Ken Muse

Defining an Infrastructure-as-Code Maturity Model


Infrastructure-as-code (IaC) is one of the most challenging aspects of development for many people. In fact, that’s one of the main reasons so many teams don’t think about it until the end of a project. In truth, however, it is a powerful part of the development lifecycle. Ideally, it helps bring together both the Development and Operations aspects of a project. After all, it’s DevOps not Dev+Ops, right? This requires an evolving mindset and a willingness to continuously improve. To do that, we need to understand where we are and where we want to go. To that end, it’s helpful to have a maturity model.

The IaC maturity model

Infrastructure-as-code is software with a defined lifecycle processes. Just like any other software process, we can use models to try to understand our current and desired state. Models help teams understand where they are in their journey and identify opportunities to improve. Maturity models are often defined using five standard levels: Initial, Managed (also called Consistent or Repeatable), Defined, Measured, and Optimizing. In the context of IaC, these levels could be defined as follows:

Maturity model for infrastructure as code

  1. Initial
    This is the level where most teams start. There is no real standardization, and the infrastructure is created and updated manually. As a result, the system is not easily replaceable and relies on the knowledge of the team members. The processes are not defined, and it can take significant effort to recreate an environment.
  2. Managed
    The infrastructure is managed with a defined process for changes and a testing strategy. There may be some automation and infrastructure-as-code in place, but some components may still be managed manually. Infrastructure code is generally tightly coupled to the project, making it difficult to reuse or share. The processes and test strategy is often documented in a wiki or markdown.
  3. Defined
    The infrastructure is defined in code and version controlled. It is usually stored in the same repository as the application, but not always. There may be some manual management of the infrastructure, but the code is the source of truth. Changes are planned and tested, and key processes may be automated. There may still be some activities such as debugging or logging that rely on direct access to the system. At this level of maturity, teams can often create new environments quickly and consistently.
  4. Measured
    Infrastructure is defined and managed in source code and peer-reviewed before deployment. The infrastructure may have associated test automation to ensure that it is deployed and operating as expected. The infrastructure code generally includes monitoring and alerts to notify the team of any issues. The team has a process for responding to alerts and incidents, and the infrastructure is easily replaceable. Access to the systems is typically restricted and audited, although there may be a “break glass” account for emergency incidents. The code may be stored in a separate repository. The code may also be used as the basis for shared templates that teams can adopt and integrate into their projects. Operations is integrated into the development lifecycle. Teams can often deploy to production with little or no downtime, and ad-hoc environments can be easily created and destroyed. At this level, teams may begin to use modules to create reusable components.
  5. Optimizing
    The core infrastructure definition is defined in a separate repository, follows best practices, and has its own tests in place. The core infrastructure code is typically versioned, packaged and consumed as a module. Teams compose solutions for their applications from standardized modules; this composed definition may be stored alongside the application code or in a standalone repository. Deployments will generally included automated key rotation (where needed) and use passwordless connectivity (or managed identities) for communication between components. Alerts and logging are managed by the team to ensure that the data is actionable and noise is minimized. Best practices are shared and adopted by continuously improving the code. Production deployments generally have no required downtime, and dynamic environments are often created and removed automatically for automated testing.

The Path to Maturity

Maturing your infrastructure-as-code process is a journey, not a destination. It requires a commitment to continuous improvement and a willingness to learn from your mistakes. The first few steps are often the hardest, but they are also the most important. You need to make sure to define the environment as completely as possible. You don’t have to do everything immediately. You just have to commit to continuously improve. You want to work towards the goal of being able to delete the infrastructure and recreate it from scratch at any time. This is the ultimate test of your infrastructure-as-code process.

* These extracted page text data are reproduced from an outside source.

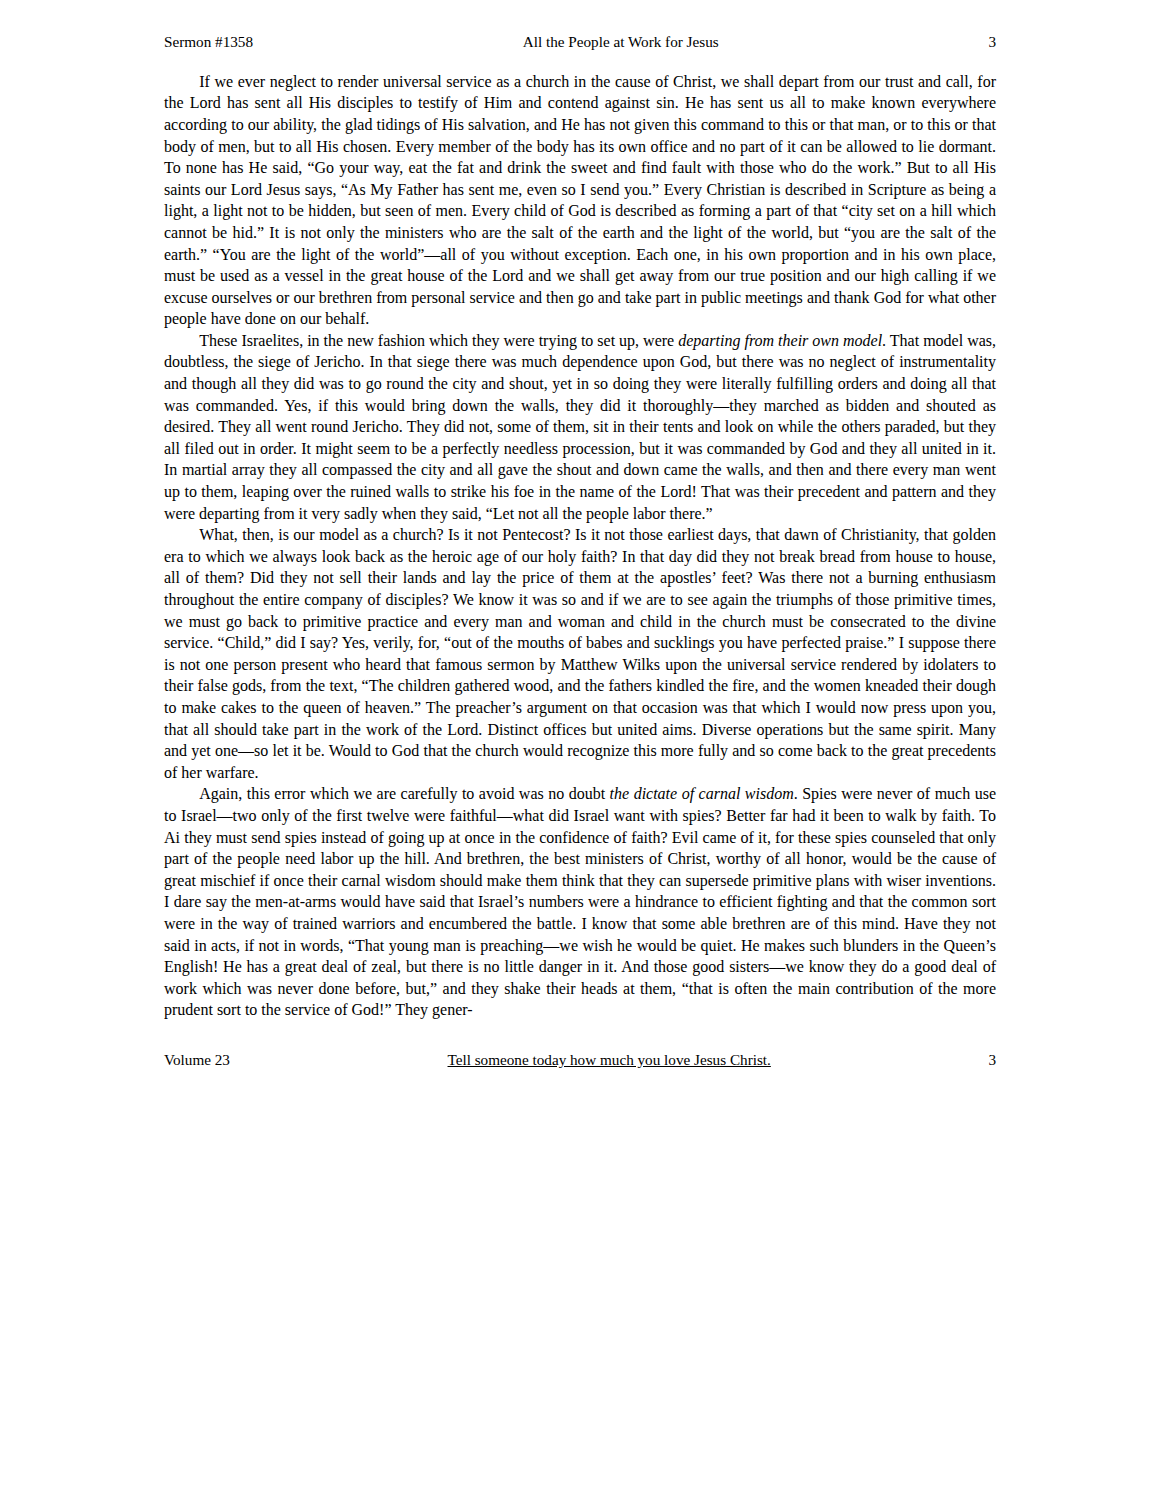Sermon #1358 All the People at Work for Jesus 3
If we ever neglect to render universal service as a church in the cause of Christ, we shall depart from our trust and call, for the Lord has sent all His disciples to testify of Him and contend against sin. He has sent us all to make known everywhere according to our ability, the glad tidings of His salvation, and He has not given this command to this or that man, or to this or that body of men, but to all His chosen. Every member of the body has its own office and no part of it can be allowed to lie dormant. To none has He said, “Go your way, eat the fat and drink the sweet and find fault with those who do the work.” But to all His saints our Lord Jesus says, “As My Father has sent me, even so I send you.” Every Christian is described in Scripture as being a light, a light not to be hidden, but seen of men. Every child of God is described as forming a part of that “city set on a hill which cannot be hid.” It is not only the ministers who are the salt of the earth and the light of the world, but “you are the salt of the earth.” “You are the light of the world”—all of you without exception. Each one, in his own proportion and in his own place, must be used as a vessel in the great house of the Lord and we shall get away from our true position and our high calling if we excuse ourselves or our brethren from personal service and then go and take part in public meetings and thank God for what other people have done on our behalf.
These Israelites, in the new fashion which they were trying to set up, were departing from their own model. That model was, doubtless, the siege of Jericho. In that siege there was much dependence upon God, but there was no neglect of instrumentality and though all they did was to go round the city and shout, yet in so doing they were literally fulfilling orders and doing all that was commanded. Yes, if this would bring down the walls, they did it thoroughly—they marched as bidden and shouted as desired. They all went round Jericho. They did not, some of them, sit in their tents and look on while the others paraded, but they all filed out in order. It might seem to be a perfectly needless procession, but it was commanded by God and they all united in it. In martial array they all compassed the city and all gave the shout and down came the walls, and then and there every man went up to them, leaping over the ruined walls to strike his foe in the name of the Lord! That was their precedent and pattern and they were departing from it very sadly when they said, “Let not all the people labor there.”
What, then, is our model as a church? Is it not Pentecost? Is it not those earliest days, that dawn of Christianity, that golden era to which we always look back as the heroic age of our holy faith? In that day did they not break bread from house to house, all of them? Did they not sell their lands and lay the price of them at the apostles’ feet? Was there not a burning enthusiasm throughout the entire company of disciples? We know it was so and if we are to see again the triumphs of those primitive times, we must go back to primitive practice and every man and woman and child in the church must be consecrated to the divine service. “Child,” did I say? Yes, verily, for, “out of the mouths of babes and sucklings you have perfected praise.” I suppose there is not one person present who heard that famous sermon by Matthew Wilks upon the universal service rendered by idolaters to their false gods, from the text, “The children gathered wood, and the fathers kindled the fire, and the women kneaded their dough to make cakes to the queen of heaven.” The preacher’s argument on that occasion was that which I would now press upon you, that all should take part in the work of the Lord. Distinct offices but united aims. Diverse operations but the same spirit. Many and yet one—so let it be. Would to God that the church would recognize this more fully and so come back to the great precedents of her warfare.
Again, this error which we are carefully to avoid was no doubt the dictate of carnal wisdom. Spies were never of much use to Israel—two only of the first twelve were faithful—what did Israel want with spies? Better far had it been to walk by faith. To Ai they must send spies instead of going up at once in the confidence of faith? Evil came of it, for these spies counseled that only part of the people need labor up the hill. And brethren, the best ministers of Christ, worthy of all honor, would be the cause of great mischief if once their carnal wisdom should make them think that they can supersede primitive plans with wiser inventions. I dare say the men-at-arms would have said that Israel’s numbers were a hindrance to efficient fighting and that the common sort were in the way of trained warriors and encumbered the battle. I know that some able brethren are of this mind. Have they not said in acts, if not in words, “That young man is preaching—we wish he would be quiet. He makes such blunders in the Queen’s English! He has a great deal of zeal, but there is no little danger in it. And those good sisters—we know they do a good deal of work which was never done before, but,” and they shake their heads at them, “that is often the main contribution of the more prudent sort to the service of God!” They gener-
Volume 23 Tell someone today how much you love Jesus Christ. 3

Once you reach that point, make sure to start including auditing and logging. Without metrics, how will you know if it is performing correctly? And without logs, how will you know what went wrong? You can’t fix what you can’t see. By having visibility to what’s happening, you can then mature your alerting strategy so that you are responding to issues proactively instead of reactively. As this evolves, the development team will need to make sure that any data they need for debugging is properly logged (hopefully, using semantic logging to get structured, queryable data). The ultimate test of this process is being able to debug and fix an issue without having to access the system directly. This will allow you to fully secure the system, eliminating the need for direct access.

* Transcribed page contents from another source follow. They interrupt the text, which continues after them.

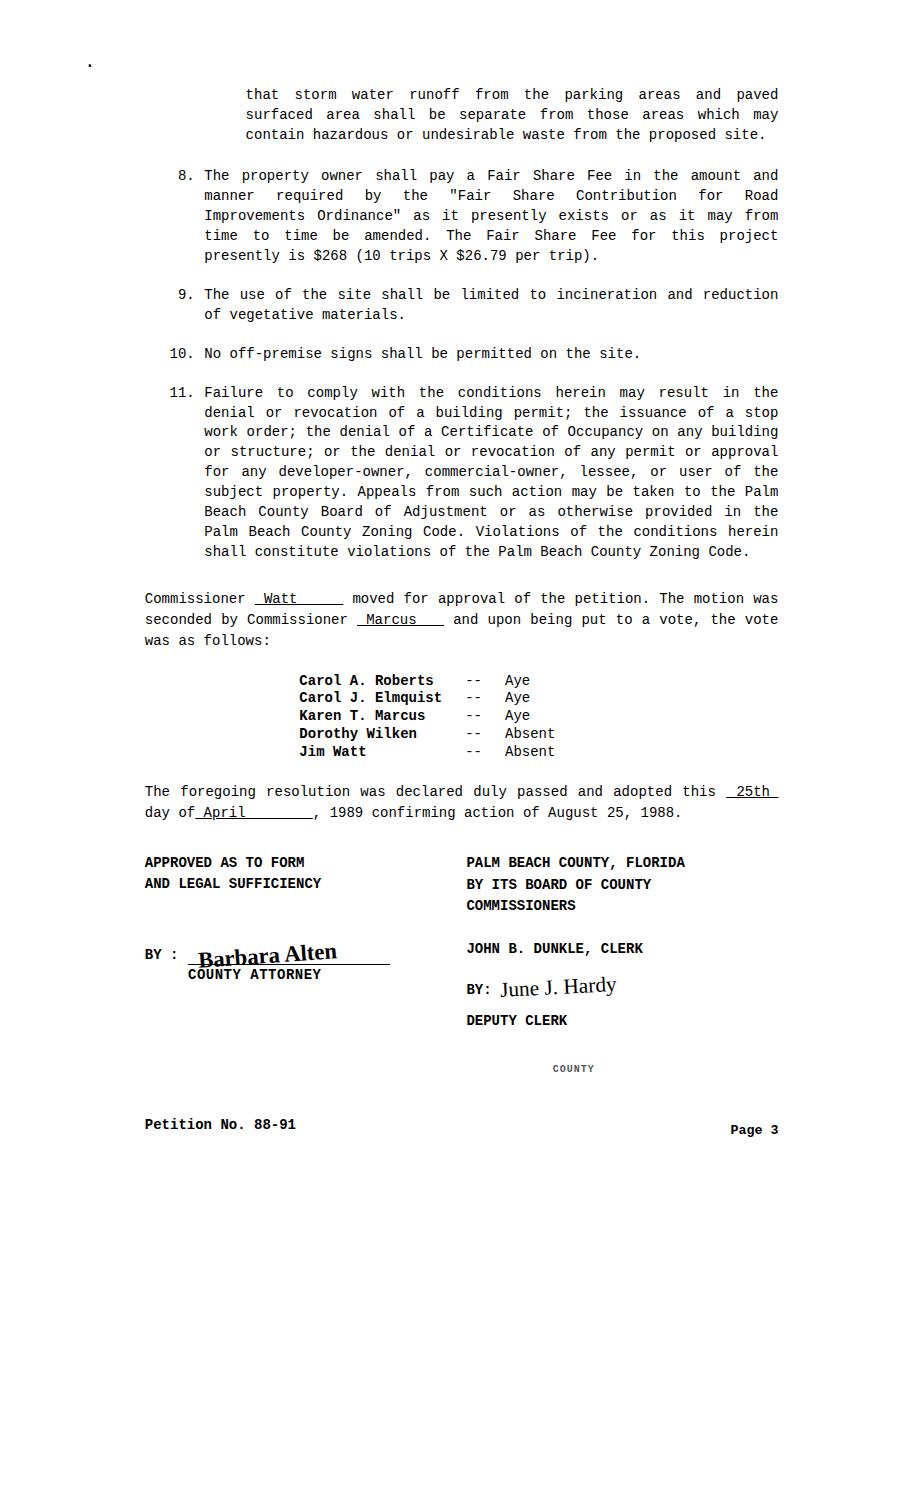.
that storm water runoff from the parking areas and paved surfaced area shall be separate from those areas which may contain hazardous or undesirable waste from the proposed site.
8. The property owner shall pay a Fair Share Fee in the amount and manner required by the "Fair Share Contribution for Road Improvements Ordinance" as it presently exists or as it may from time to time be amended. The Fair Share Fee for this project presently is $268 (10 trips X $26.79 per trip).
9. The use of the site shall be limited to incineration and reduction of vegetative materials.
10. No off-premise signs shall be permitted on the site.
11. Failure to comply with the conditions herein may result in the denial or revocation of a building permit; the issuance of a stop work order; the denial of a Certificate of Occupancy on any building or structure; or the denial or revocation of any permit or approval for any developer-owner, commercial-owner, lessee, or user of the subject property. Appeals from such action may be taken to the Palm Beach County Board of Adjustment or as otherwise provided in the Palm Beach County Zoning Code. Violations of the conditions herein shall constitute violations of the Palm Beach County Zoning Code.
Commissioner Watt moved for approval of the petition. The motion was seconded by Commissioner Marcus and upon being put to a vote, the vote was as follows:
| Carol A. Roberts | -- | Aye |
| Carol J. Elmquist | -- | Aye |
| Karen T. Marcus | -- | Aye |
| Dorothy Wilken | -- | Absent |
| Jim Watt | -- | Absent |
The foregoing resolution was declared duly passed and adopted this 25th day of April , 1989 confirming action of August 25, 1988.
APPROVED AS TO FORM
AND LEGAL SUFFICIENCY
BY : Barbara Alten
COUNTY ATTORNEY
PALM BEACH COUNTY, FLORIDA
BY ITS BOARD OF COUNTY
COMMISSIONERS
JOHN B. DUNKLE, CLERK
BY: June J. Hardy
DEPUTY CLERK
COUNTY
Petition No. 88-91
Page 3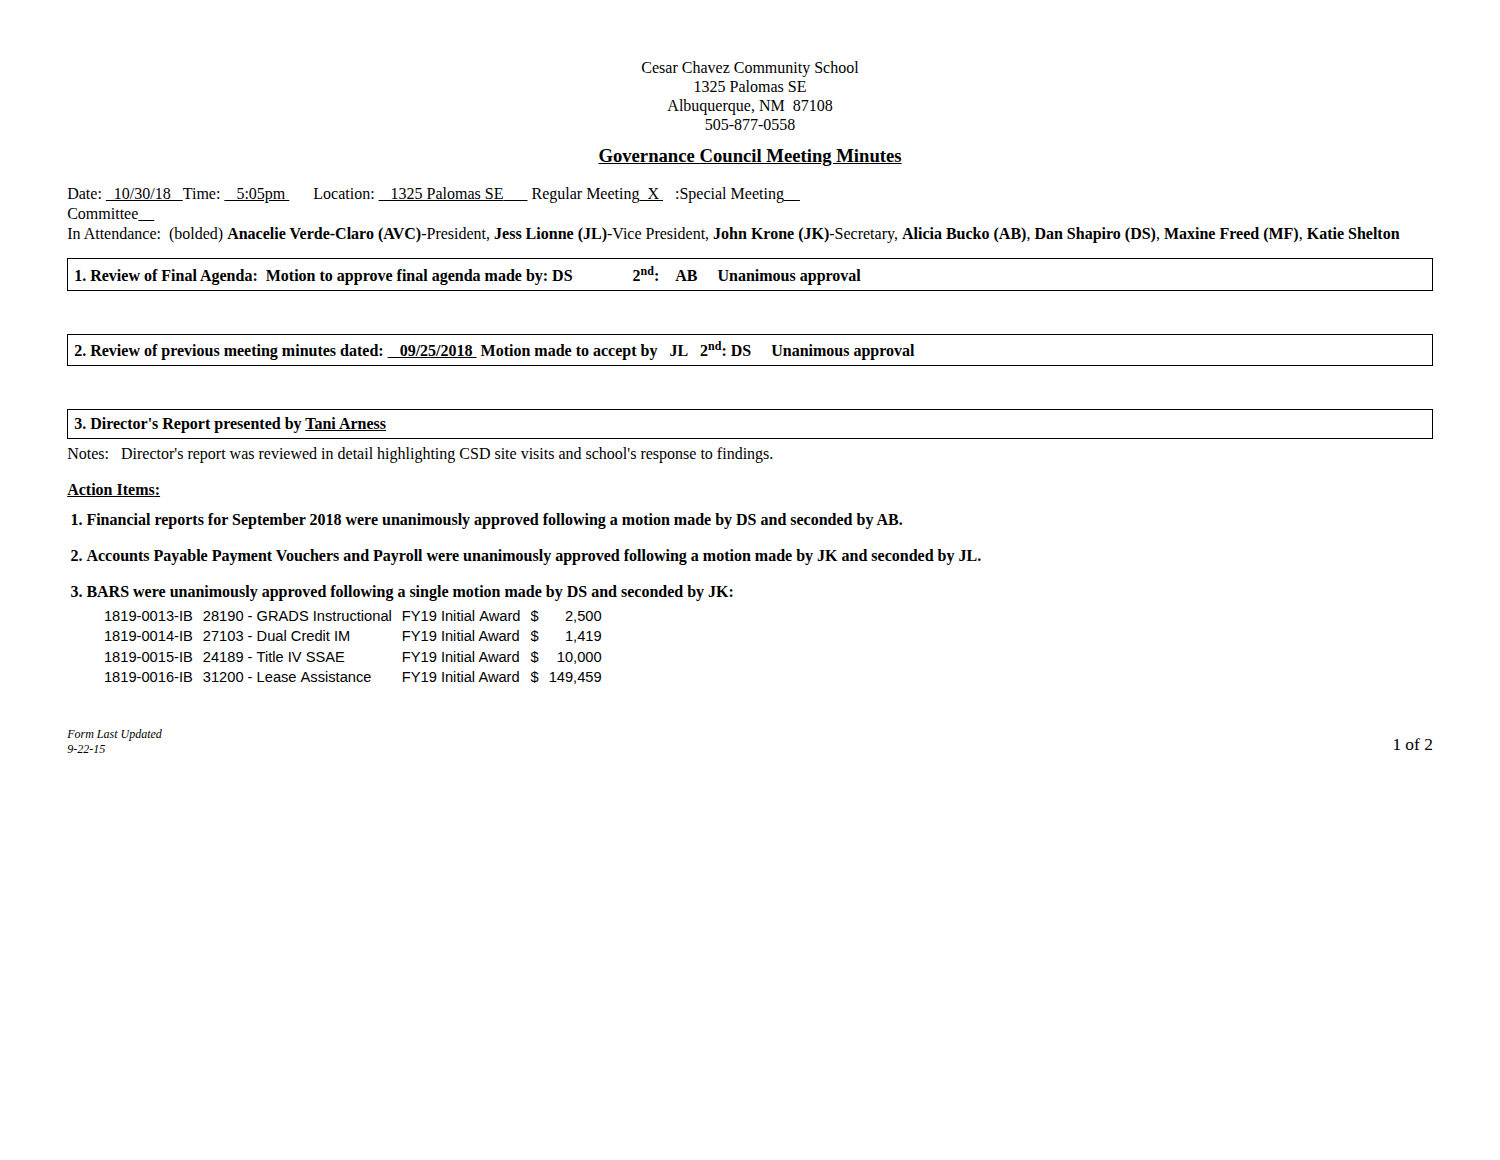Cesar Chavez Community School
1325 Palomas SE
Albuquerque, NM 87108
505-877-0558
Governance Council Meeting Minutes
Date: 10/30/18 Time: 5:05pm Location: 1325 Palomas SE Regular Meeting X :Special Meeting
Committee
In Attendance: (bolded) Anacelie Verde-Claro (AVC)-President, Jess Lionne (JL)-Vice President, John Krone (JK)-Secretary, Alicia Bucko (AB), Dan Shapiro (DS), Maxine Freed (MF), Katie Shelton
1. Review of Final Agenda: Motion to approve final agenda made by: DS 2nd: AB Unanimous approval
2. Review of previous meeting minutes dated: 09/25/2018 Motion made to accept by JL 2nd: DS Unanimous approval
3. Director's Report presented by Tani Arness
Notes: Director's report was reviewed in detail highlighting CSD site visits and school's response to findings.
Action Items:
Financial reports for September 2018 were unanimously approved following a motion made by DS and seconded by AB.
Accounts Payable Payment Vouchers and Payroll were unanimously approved following a motion made by JK and seconded by JL.
BARS were unanimously approved following a single motion made by DS and seconded by JK:
| 1819-0013-IB | 28190 - GRADS Instructional | FY19 Initial Award | $ | 2,500 |
| 1819-0014-IB | 27103 - Dual Credit IM | FY19 Initial Award | $ | 1,419 |
| 1819-0015-IB | 24189 - Title IV SSAE | FY19 Initial Award | $ | 10,000 |
| 1819-0016-IB | 31200 - Lease Assistance | FY19 Initial Award | $ | 149,459 |
Form Last Updated
9-22-15
1 of 2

Composition and reusability

A well known software principle states “favor composition over inheritance” (from the 1994 book Design Patterns: Elements of Reusable Object-Oriented Software by the “Gang of Four”: Gamma, Helm, Johnson, and Vlissides). Although originally documented for object-oriented code, the same principle can be applied to infrastructure-as-code. In fact, as you continue to mature your solutions, you will eventually reach the point where you need to package the infrastructure code and make it composable and reusable. You will need modules.

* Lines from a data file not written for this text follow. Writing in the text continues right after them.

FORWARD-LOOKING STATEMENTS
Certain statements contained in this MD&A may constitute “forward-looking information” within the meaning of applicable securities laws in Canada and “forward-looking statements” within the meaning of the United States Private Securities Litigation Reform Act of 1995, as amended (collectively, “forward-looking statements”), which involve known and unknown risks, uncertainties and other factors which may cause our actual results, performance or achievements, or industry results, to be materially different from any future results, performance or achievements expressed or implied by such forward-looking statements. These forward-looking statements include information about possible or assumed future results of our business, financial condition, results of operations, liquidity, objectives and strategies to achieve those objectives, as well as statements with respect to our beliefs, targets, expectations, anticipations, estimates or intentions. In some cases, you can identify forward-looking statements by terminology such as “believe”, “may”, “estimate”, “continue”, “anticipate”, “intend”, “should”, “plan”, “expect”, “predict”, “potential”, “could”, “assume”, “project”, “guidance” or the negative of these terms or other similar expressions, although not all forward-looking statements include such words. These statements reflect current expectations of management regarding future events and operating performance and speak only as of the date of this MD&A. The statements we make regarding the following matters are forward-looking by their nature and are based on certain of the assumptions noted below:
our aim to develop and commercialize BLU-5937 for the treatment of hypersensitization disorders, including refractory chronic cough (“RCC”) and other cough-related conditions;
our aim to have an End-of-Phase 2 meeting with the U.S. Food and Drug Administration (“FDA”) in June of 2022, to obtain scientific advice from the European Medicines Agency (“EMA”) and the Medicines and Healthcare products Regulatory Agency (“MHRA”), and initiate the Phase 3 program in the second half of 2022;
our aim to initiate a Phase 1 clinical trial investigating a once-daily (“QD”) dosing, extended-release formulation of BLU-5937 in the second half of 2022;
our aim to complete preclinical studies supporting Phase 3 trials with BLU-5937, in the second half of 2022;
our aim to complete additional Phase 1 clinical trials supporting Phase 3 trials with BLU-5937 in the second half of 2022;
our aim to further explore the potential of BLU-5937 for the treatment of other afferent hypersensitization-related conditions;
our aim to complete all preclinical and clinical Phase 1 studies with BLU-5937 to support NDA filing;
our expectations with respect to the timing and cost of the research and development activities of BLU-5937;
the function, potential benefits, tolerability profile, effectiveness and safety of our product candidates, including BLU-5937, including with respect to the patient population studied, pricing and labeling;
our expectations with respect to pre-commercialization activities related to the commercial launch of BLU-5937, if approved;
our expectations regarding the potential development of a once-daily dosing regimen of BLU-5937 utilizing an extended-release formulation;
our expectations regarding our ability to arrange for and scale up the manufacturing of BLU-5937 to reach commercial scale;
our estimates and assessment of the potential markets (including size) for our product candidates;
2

As an example, instead of defining a web server for your particular application, you define a web server component. The component will have input parameters that allow it to be customized for different environments and configurations. This component can then be versioned and published, allowing specific point-in-time implementation practices to be used. A new web application can then create a resource definition that uses a specific version of the web component and provides the specific parameters needed for that application. It even can compose multiple modules together (such as a web server and a database) to create a complete environment.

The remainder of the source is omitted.